Bronson, who described Wanis as a friend and mentor, said deaf people want to be able to understand the care a hospital is providing to them or their loved ones like anyone else.

But video interpretation can only go so far, advocates say.

“The hospital needs to ask each patient, ‘What do we need to communicate effectively?’ They don’t decide for the patient,” Bronson said. “They need to ask the patient. Each of us is different.”

Federal law requires that hospitals have a means of communication that is accessible, according to the National Deaf Association, a national nonprofit that advocates for deaf rights.

While VRI can be helpful, it needs to stream without interruption and hospital staffers should be trained on using it, the association’s interim Executive Director Bobbie Beth Scoggins told The Bee in an email.

“VRI should not replace in-person interpreters when the nature of the medical interaction requires physical presence for effective communication,” she wrote.

Rosemary Wanis, left, and daughter Rashelle Diaz pose for a photo on Sept. 4, 2024, at the Deaf and Hard of Hearing Service Center in Fresno. The pair shared their experience of having emergency surgery and the needs of the Deaf community. THADDEUS MILLERtmiller@fresnobee.com

Hospital negotiations

Wanis said after she complained about her experience, representatives of the hospital began negotiating with her and an attorney. She said the hospital offered her money, but she was only interested in changes.
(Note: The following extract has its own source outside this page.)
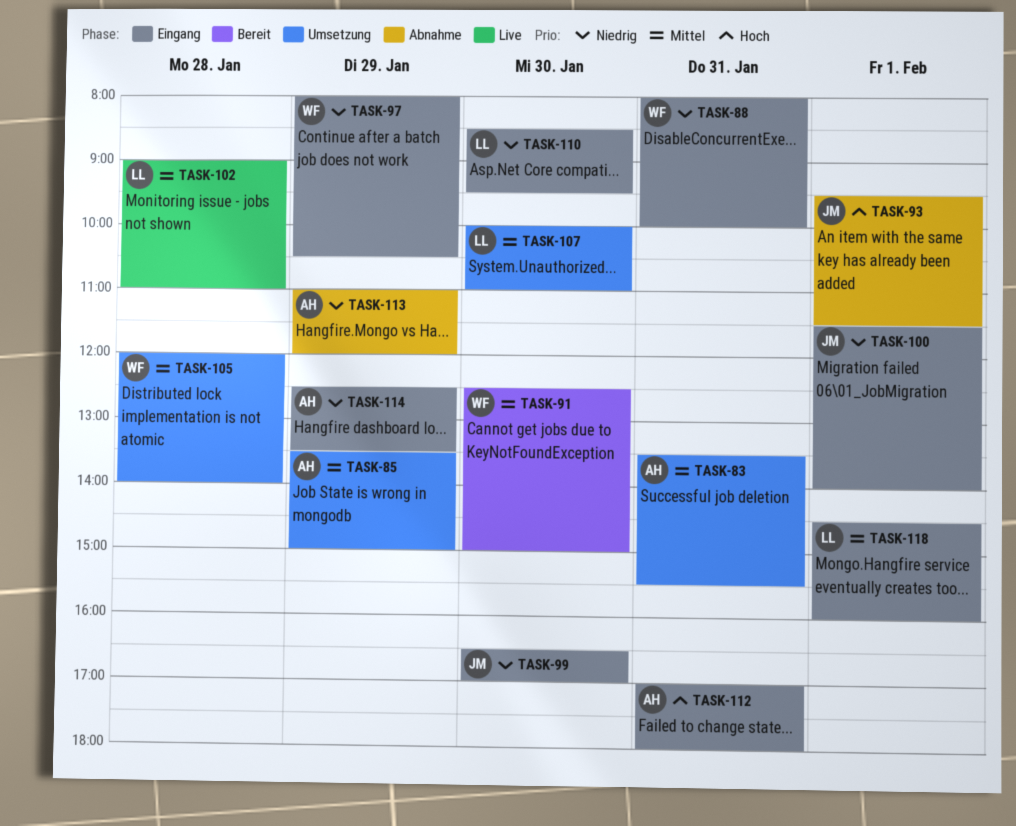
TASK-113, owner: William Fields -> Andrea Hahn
Wanis sent a formal complaint to the hospital in late 2022, and negotiations started in summer 2023 but fell apart by the start of this year, she said.

Zeenat Hassan, an attorney with the Disability Rights California advocacy group who represented Wanis, said the hospital “wants to throw money at Dr. Wanis to make this all go away, but she is not interested in money.”

“She wants them to change the way they serve deaf patients and visitors,” Hassan said. “They are not willing to do that.”

Wanis said the hospital should better train employees to work with deaf patients and their family members, connect all VRI to the internet using a wired Ethernet connection rather than Wi-Fi, and work with a consultant from the Deaf community who will conduct routine reviews and make recommendations on the hospital’s policies and training for interpretation for the Deaf.

“I don’t want our story to become someone else’s story. If we don’t have communication, we cannot have good quality health care. The two go hand in hand,” Wanis said. “There’s a relationship directly between communication needs, between me as a mom advocating for my daughter and what she needs so that we can get the best quality health care possible for her.”